If you need another reminder as to why we should believe women, see this news article on domestic violence. The father slashes his daughter’s neck and kills her 3-month-old child. She tried for 19 months to leave her father. The state attorney’s office dropped charges on one occassion, she was denied a restraining order on another, and the father ended up slashing her on the day after another restraining order ended. She did the right things, but the system set up to protect her, failed her.
Here’s the link to the article: Alleged Lehigh killer denied bond
Excerpts:
This wasn’t the first time Rosales allegedly attacked his daughter.
Deputies arrived at another Lehigh home where the family lived in October 2008 to find Rosales Salazar’s face swollen and beaten. They placed Rosales in handcuffs and charged him with battery, although the state attorney’s office would later drop the charge. It could not be determined Friday why the charge was dismissed.
AND
Once, in 2009, Rosales Salazar tried to move away from her father, but he followed her to her new home and choked her, according to court records. Her request for a protective order against him at that time was denied.
Here’s another article. It’s about Parental Alienation Syndrome (PAS; Parental Alienation; or, Parental Disorder – because they can’t get ANY of them accepted by the scientific community). PAS is based on the misogynist principle that women lie about child sexual abuse…
The term was coined in 1985 by New York psychiatrist Richard Gardner. He described it as a disorder that causes a child to vilify a parent without reason. It often arises, he said, in bitter custody cases in which one parent brainwashes a child against the other parent by making false accusations of sexual abuse.
The article discusses Rachel’s House, a center that receives FEDERAL FUNDS to reunite children with parents they fear or harbor negative feelings towards:
The couple say that 93 percent of the kids they have dealt with show an improved relationship with a previously reviled parent.
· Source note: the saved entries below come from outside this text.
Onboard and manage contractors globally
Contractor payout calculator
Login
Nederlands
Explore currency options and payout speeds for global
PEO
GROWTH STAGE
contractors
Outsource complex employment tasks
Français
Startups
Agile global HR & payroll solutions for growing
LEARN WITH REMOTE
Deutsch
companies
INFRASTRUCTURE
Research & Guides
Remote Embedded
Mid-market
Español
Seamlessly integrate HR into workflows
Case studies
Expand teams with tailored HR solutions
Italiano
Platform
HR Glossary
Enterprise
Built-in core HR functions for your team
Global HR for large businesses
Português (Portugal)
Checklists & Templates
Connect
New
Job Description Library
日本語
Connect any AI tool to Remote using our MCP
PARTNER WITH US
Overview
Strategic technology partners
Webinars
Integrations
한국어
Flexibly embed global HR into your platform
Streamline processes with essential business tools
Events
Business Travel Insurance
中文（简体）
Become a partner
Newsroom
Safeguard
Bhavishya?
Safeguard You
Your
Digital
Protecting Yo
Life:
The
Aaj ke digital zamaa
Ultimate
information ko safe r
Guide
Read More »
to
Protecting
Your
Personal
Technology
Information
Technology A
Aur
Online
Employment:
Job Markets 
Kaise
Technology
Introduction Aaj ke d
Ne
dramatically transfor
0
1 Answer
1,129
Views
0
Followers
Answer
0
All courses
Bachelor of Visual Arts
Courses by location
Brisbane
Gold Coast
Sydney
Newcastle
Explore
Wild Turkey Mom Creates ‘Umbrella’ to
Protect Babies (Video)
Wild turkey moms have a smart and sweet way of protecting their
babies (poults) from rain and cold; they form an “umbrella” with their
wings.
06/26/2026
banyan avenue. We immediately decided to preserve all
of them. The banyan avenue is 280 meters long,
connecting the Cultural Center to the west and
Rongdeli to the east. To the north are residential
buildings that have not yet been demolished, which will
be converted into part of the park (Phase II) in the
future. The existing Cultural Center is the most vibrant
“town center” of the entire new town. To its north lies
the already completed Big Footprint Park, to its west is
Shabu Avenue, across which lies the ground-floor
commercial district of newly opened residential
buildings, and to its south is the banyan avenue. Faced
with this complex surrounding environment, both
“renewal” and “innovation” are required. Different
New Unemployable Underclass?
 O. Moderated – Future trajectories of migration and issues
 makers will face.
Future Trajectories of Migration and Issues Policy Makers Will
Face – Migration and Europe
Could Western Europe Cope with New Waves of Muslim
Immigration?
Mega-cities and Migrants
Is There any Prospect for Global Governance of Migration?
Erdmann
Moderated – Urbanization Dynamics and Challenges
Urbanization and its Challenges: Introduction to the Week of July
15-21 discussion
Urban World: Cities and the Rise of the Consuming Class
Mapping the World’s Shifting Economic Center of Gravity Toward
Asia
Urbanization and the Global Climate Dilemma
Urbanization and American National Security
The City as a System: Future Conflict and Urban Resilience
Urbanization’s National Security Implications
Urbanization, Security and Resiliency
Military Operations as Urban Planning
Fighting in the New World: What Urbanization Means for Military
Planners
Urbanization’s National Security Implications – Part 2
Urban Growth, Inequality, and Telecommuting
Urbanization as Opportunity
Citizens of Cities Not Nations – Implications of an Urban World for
But some children who have gone through the program say they were threatened and cut off from the parent they loved.
“You can’t just open a facility with no accreditation, no oversight and say, ‘This is what we do,’ especially when you’re dealing with vulnerable children,” Silberg says.
Hero to fathers
The controversy over Rachel House and parental alienation syndrome is fanned by what many consider the outrageous ideas of the man who inspired both.
A onetime Columbia University professor, Richard Gardner thought society is too harsh on adults who have sex with kids.
“What I am against is the excessively moralistic and punitive reaction that many members of our society have toward pedophiles . . . far beyond what I consider the gravity of the crime,” he wrote in 1991.
Though he called pedophilia “a bad thing,” Gardner argued that it’s common in many cultures and that children might be less harmed by sex abuse than by the “trauma” of the legal process.
In the late ’80s and early ’90s, Gardner was widely quoted in counterpoint to what some felt were sensationalized allegations of sex abuse in day care centers. He was also a well-paid witness in custody cases, almost always appearing on behalf of the father.
Gardner contended that sex abuse allegations arising from divorce are usually false, made by a vindictive mother trying to cut off a child from the father. His typical advice: Kids should be forced to see the estranged parent, and judges should punish the “alienating” parent.
Those views made Gardner a hero to the fathers’ rights movement and an anathema to child advocacy groups.